Research Areas

Over the past two decades, the Goldhaber Laboratory has shown that the fundamental mechanism of heart muscle contraction, known as excitation-contraction coupling, fails as a result of the metabolic and oxidative stress typically seen in heart failure with reduced ejection fraction (HFrEF). Localized calcium release sites responsible for activating contraction, known as couplons, fail to activate normally during metabolic inhibition in a predictable fashion. This is caused by a reduction in the ability of single calcium channels in the cell membrane to open properly because of energy deprivation and abnormal calcium signaling. 

Half of all heart failure is caused by HFpEF. The underlying heart muscle abnormality is also associated with abnormal calcium cycling, but is quite different from what we have found in HFrEF. This likely explains why HFrEF therapies do not work in HFpEF. Understanding the basic mechanisms of HFpEF more thoroughly will allow us to develop specific treatments that actually improve symptoms and survival.

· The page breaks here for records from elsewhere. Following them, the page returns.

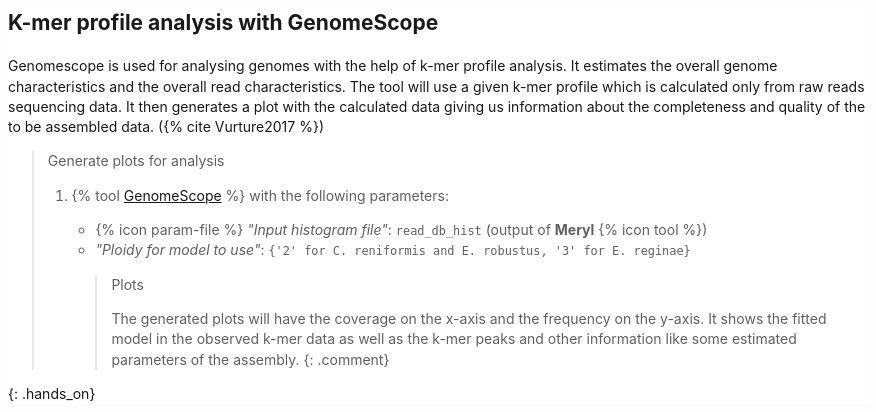 
## K-mer profile analysis with **GenomeScope**

Genomescope is used for analysing genomes with the help of k-mer profile analysis. It estimates the overall genome characteristics and the overall read characteristics. The tool will use a given k-mer profile which is calculated only from raw reads sequencing data. It then generates a plot with the calculated data giving us information about the completeness and quality of the to be assembled data. ({% cite Vurture2017 %})

> <hands-on-title> Generate plots for analysis </hands-on-title>
>
> 1. {% tool [GenomeScope](toolshed.g2.bx.psu.edu/repos/iuc/genomescope/genomescope/2.0+galaxy2) %} with the following parameters:
>    - {% icon param-file %} *"Input histogram file"*: `read_db_hist` (output of **Meryl** {% icon tool %})
>    - *"Ploidy for model to use"*: `{'2' for C. reniformis and E. robustus, '3' for E. reginae}`
>
>
>    > <comment-title> Plots </comment-title>
>    >
>    > The generated plots will have the coverage on the x-axis and the frequency on the y-axis. It shows the fitted model in the observed k-mer data as well as the k-mer peaks and other information like some estimated parameters of the assembly.
>    {: .comment}
>
{: .hands_on}
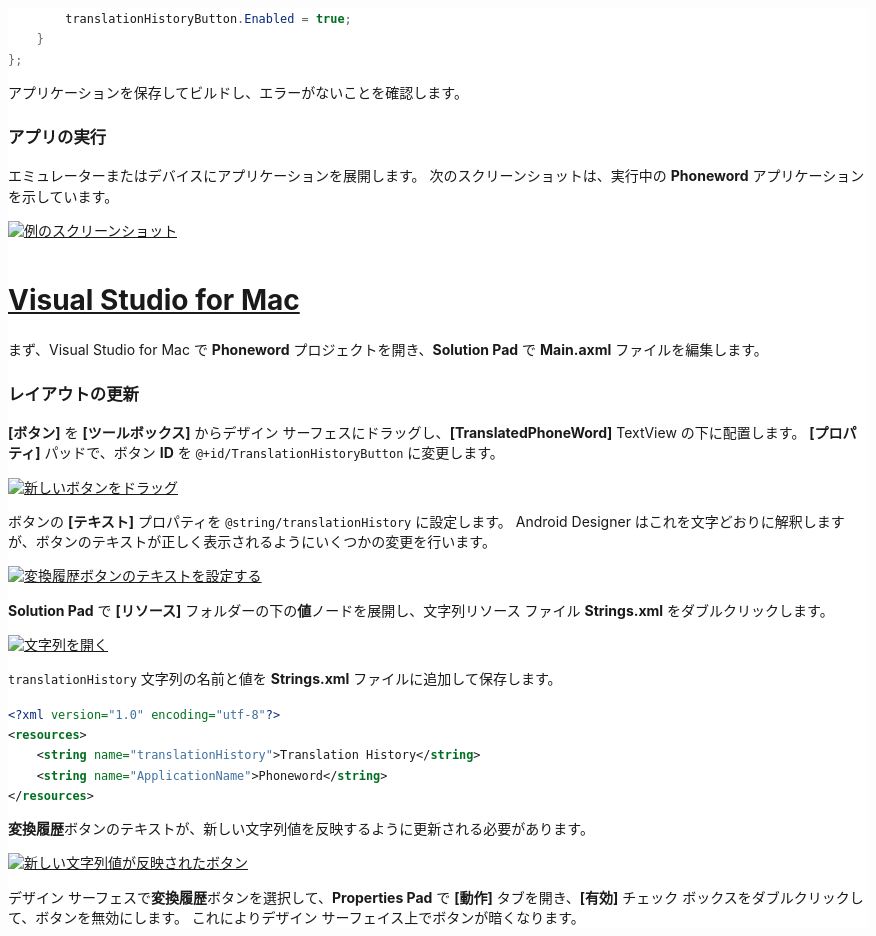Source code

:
 ```csharp
        translationHistoryButton.Enabled = true;
    }
};
```

アプリケーションを保存してビルドし、エラーがないことを確認します。

### <a name="running-the-app"></a>アプリの実行

エミュレーターまたはデバイスにアプリケーションを展開します。 次のスクリーンショットは、実行中の **Phoneword** アプリケーションを示しています。

[![例のスクリーンショット](hello-android-multiscreen-quickstart-images/screenshot-sml.png)](hello-android-multiscreen-quickstart-images/screenshot.png#lightbox)

# <a name="visual-studio-for-mactabvsmac"></a>[Visual Studio for Mac](#tab/vsmac)

まず、Visual Studio for Mac で **Phoneword** プロジェクトを開き、**Solution Pad** で **Main.axml** ファイルを編集します。

### <a name="updating-the-layout"></a>レイアウトの更新

**[ボタン]** を **[ツールボックス]** からデザイン サーフェスにドラッグし、**[TranslatedPhoneWord]** TextView の下に配置します。 **[プロパティ]** パッドで、ボタン **ID** を `@+id/TranslationHistoryButton` に変更します。 

[![新しいボタンをドラッグ](hello-android-multiscreen-quickstart-images/xs/02-new-button-sml.png)](hello-android-multiscreen-quickstart-images/xs/02-new-button.png#lightbox)

ボタンの **[テキスト]** プロパティを `@string/translationHistory` に設定します。 Android Designer はこれを文字どおりに解釈しますが、ボタンのテキストが正しく表示されるようにいくつかの変更を行います。

[![変換履歴ボタンのテキストを設定する](hello-android-multiscreen-quickstart-images/xs/03-call-history-string-sml.png)](hello-android-multiscreen-quickstart-images/xs/03-call-history-string.png#lightbox)


**Solution Pad** で **[リソース]** フォルダーの下の**値**ノードを展開し、文字列リソース ファイル **Strings.xml** をダブルクリックします。

[![文字列を開く](hello-android-multiscreen-quickstart-images/xs/04-strings-resources-file-sml.png)](hello-android-multiscreen-quickstart-images/xs/04-strings-resources-file.png#lightbox)


`translationHistory` 文字列の名前と値を **Strings.xml** ファイルに追加して保存します。

```xml
<?xml version="1.0" encoding="utf-8"?>
<resources>
    <string name="translationHistory">Translation History</string>
    <string name="ApplicationName">Phoneword</string>
</resources>
```

**変換履歴**ボタンのテキストが、新しい文字列値を反映するように更新される必要があります。

[![新しい文字列値が反映されたボタン](hello-android-multiscreen-quickstart-images/xs/05-new-string-value-sml.png)](hello-android-multiscreen-quickstart-images/xs/05-new-string-value.png#lightbox)


デザイン サーフェスで**変換履歴**ボタンを選択して、**Properties Pad** で **[動作]** タブを開き、**[有効]** チェック ボックスをダブルクリックして、ボタンを無効にします。 これによりデザイン サーフェイス上でボタンが暗くなります。

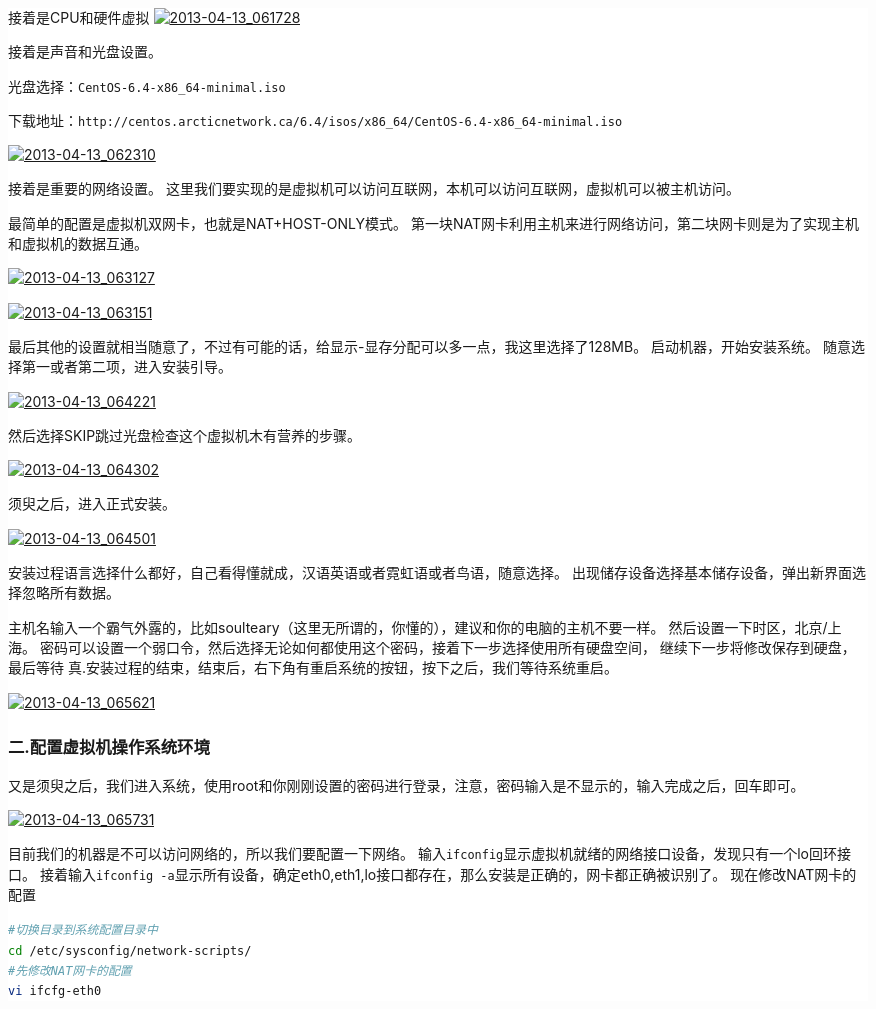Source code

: 接着是CPU和硬件虚拟 [![2013-04-13_061728](https://attachment.soulteary.com/2013/04/14/2013-04-13_061728.png "2013-04-13_061728")](https://attachment.soulteary.com/2013/04/14/2013-04-13_061728.png)

接着是声音和光盘设置。

光盘选择：`CentOS-6.4-x86_64-minimal.iso`

下载地址：`http://centos.arcticnetwork.ca/6.4/isos/x86_64/CentOS-6.4-x86_64-minimal.iso`

[![2013-04-13_062310](https://attachment.soulteary.com/2013/04/14/2013-04-13_062310.png "2013-04-13_062310")](https://attachment.soulteary.com/2013/04/14/2013-04-13_062310.png)

接着是重要的网络设置。 这里我们要实现的是虚拟机可以访问互联网，本机可以访问互联网，虚拟机可以被主机访问。

最简单的配置是虚拟机双网卡，也就是NAT+HOST-ONLY模式。 第一块NAT网卡利用主机来进行网络访问，第二块网卡则是为了实现主机和虚拟机的数据互通。

[![2013-04-13_063127](https://attachment.soulteary.com/2013/04/14/2013-04-13_063127.png "2013-04-13_063127")](https://attachment.soulteary.com/2013/04/14/2013-04-13_063127.png)

[![2013-04-13_063151](https://attachment.soulteary.com/2013/04/14/2013-04-13_063151.png "2013-04-13_063151")](https://attachment.soulteary.com/2013/04/14/2013-04-13_063151.png)

最后其他的设置就相当随意了，不过有可能的话，给显示-显存分配可以多一点，我这里选择了128MB。 启动机器，开始安装系统。 随意选择第一或者第二项，进入安装引导。

[![2013-04-13_064221](https://attachment.soulteary.com/2013/04/14/2013-04-13_064221.png "2013-04-13_064221")](https://attachment.soulteary.com/2013/04/14/2013-04-13_064221.png)

然后选择SKIP跳过光盘检查这个虚拟机木有营养的步骤。

[![2013-04-13_064302](https://attachment.soulteary.com/2013/04/14/2013-04-13_064302.png "2013-04-13_064302")](https://attachment.soulteary.com/2013/04/14/2013-04-13_064302.png)

须臾之后，进入正式安装。

[![2013-04-13_064501](https://attachment.soulteary.com/2013/04/14/2013-04-13_064501.png "2013-04-13_064501")](https://attachment.soulteary.com/2013/04/14/2013-04-13_064501.png)

安装过程语言选择什么都好，自己看得懂就成，汉语英语或者霓虹语或者鸟语，随意选择。 出现储存设备选择基本储存设备，弹出新界面选择忽略所有数据。

主机名输入一个霸气外露的，比如soulteary（这里无所谓的，你懂的），建议和你的电脑的主机不要一样。 然后设置一下时区，北京/上海。 密码可以设置一个弱口令，然后选择无论如何都使用这个密码，接着下一步选择使用所有硬盘空间， 继续下一步将修改保存到硬盘，最后等待 真.安装过程的结束，结束后，右下角有重启系统的按钮，按下之后，我们等待系统重启。

[![2013-04-13_065621](https://attachment.soulteary.com/2013/04/14/2013-04-13_065621.png "2013-04-13_065621")](https://attachment.soulteary.com/2013/04/14/2013-04-13_065621.png)

### 二.配置虚拟机操作系统环境

又是须臾之后，我们进入系统，使用root和你刚刚设置的密码进行登录，注意，密码输入是不显示的，输入完成之后，回车即可。

[![2013-04-13_065731](https://attachment.soulteary.com/2013/04/14/2013-04-13_065731.png "2013-04-13_065731")](https://attachment.soulteary.com/2013/04/14/2013-04-13_065731.png)

目前我们的机器是不可以访问网络的，所以我们要配置一下网络。 输入`ifconfig`显示虚拟机就绪的网络接口设备，发现只有一个lo回环接口。 接着输入`ifconfig -a`显示所有设备，确定eth0,eth1,lo接口都存在，那么安装是正确的，网卡都正确被识别了。 现在修改NAT网卡的配置

```bash
#切换目录到系统配置目录中
cd /etc/sysconfig/network-scripts/
#先修改NAT网卡的配置
vi ifcfg-eth0
```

The Goldhaber Laboratory has a particular interest in a cellular transporter known as the sodium-calcium exchange (NCX). The lab uses a suite of mice genetically modified to either overexpress, mutate or ablate NCX to make paradigm-shifting observations. For example, the lab has shown definitively that NCX ablation allows heart cells to resist ischemia and reperfusion injury, and to maintain normal excitation-contraction coupling. NCX is also a critical component of the heart’s pacemaker and conduction system. Mice without NCX have a characteristically abnormal heart rhythm and cellular studies reveal failure of normal pacemaker activity linked to defective cellular calcium handling.